- Record excerpts

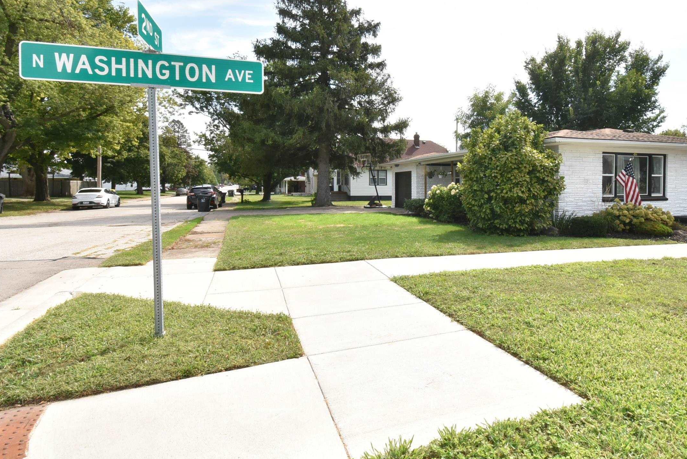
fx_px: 401
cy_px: 190
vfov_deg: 59.2
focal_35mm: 21
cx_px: 421
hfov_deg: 79.9
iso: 400
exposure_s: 1/60
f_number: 18
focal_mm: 10
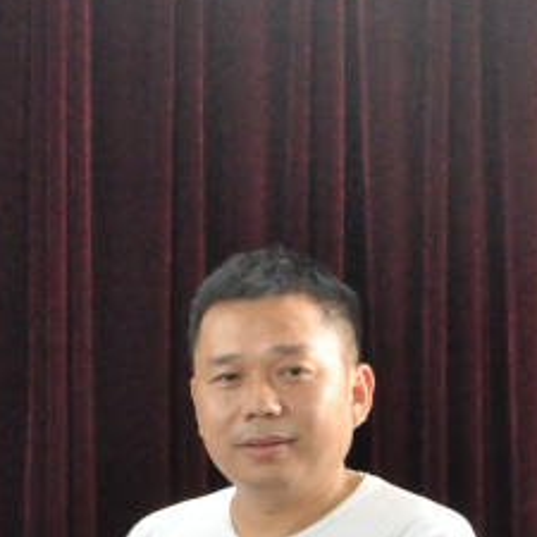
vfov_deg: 4.6
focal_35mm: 385
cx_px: -45
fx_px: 6749
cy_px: 486
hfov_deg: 4.5
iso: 3200
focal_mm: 85
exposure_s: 1/100
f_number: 7.1
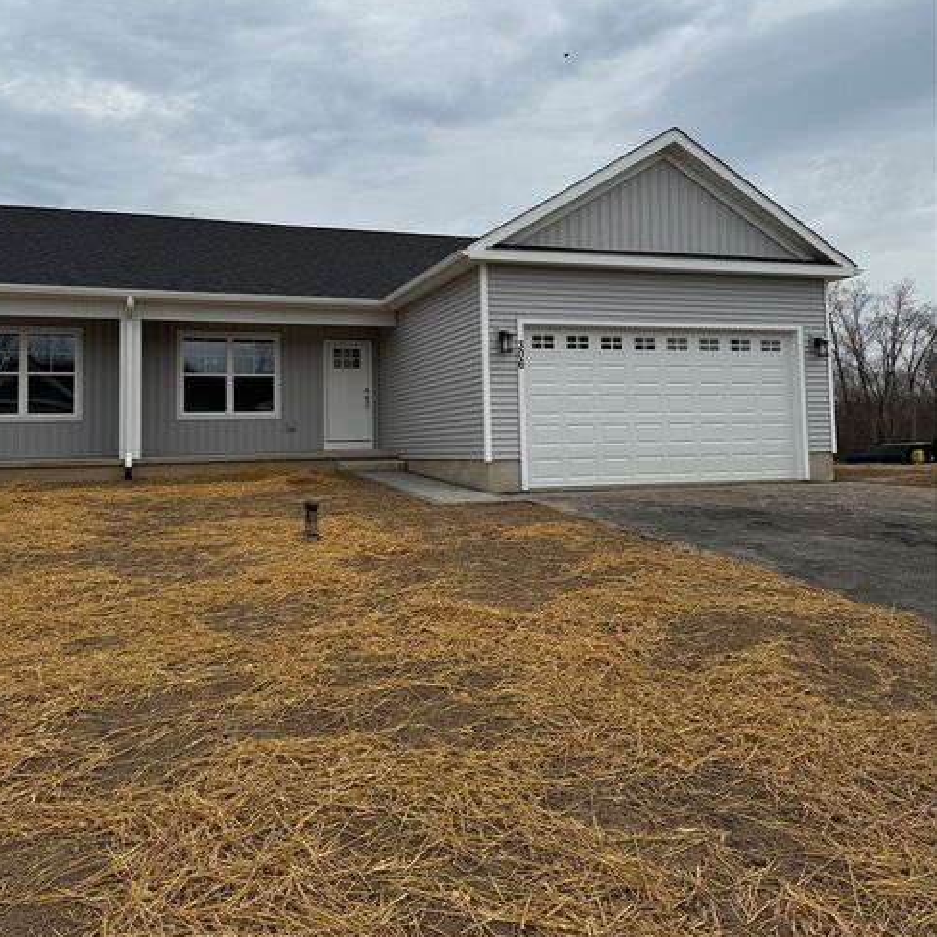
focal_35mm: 29
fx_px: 888
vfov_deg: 55.3
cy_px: 383
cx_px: 459
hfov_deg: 55.6
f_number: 1.78
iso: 80
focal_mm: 6.76
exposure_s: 1/8130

- Your objective
A verbatim copy of the listing, with all pictures removed, is required.

- Written solution
fx_px: 401
cy_px: 190
vfov_deg: 59.2
focal_35mm: 21
cx_px: 421
hfov_deg: 79.9
iso: 400
exposure_s: 1/60
f_number: 18
focal_mm: 10
vfov_deg: 4.6
focal_35mm: 385
cx_px: -45
fx_px: 6749
cy_px: 486
hfov_deg: 4.5
iso: 3200
focal_mm: 85
exposure_s: 1/100
f_number: 7.1
focal_35mm: 29
fx_px: 888
vfov_deg: 55.3
cy_px: 383
cx_px: 459
hfov_deg: 55.6
f_number: 1.78
iso: 80
focal_mm: 6.76
exposure_s: 1/8130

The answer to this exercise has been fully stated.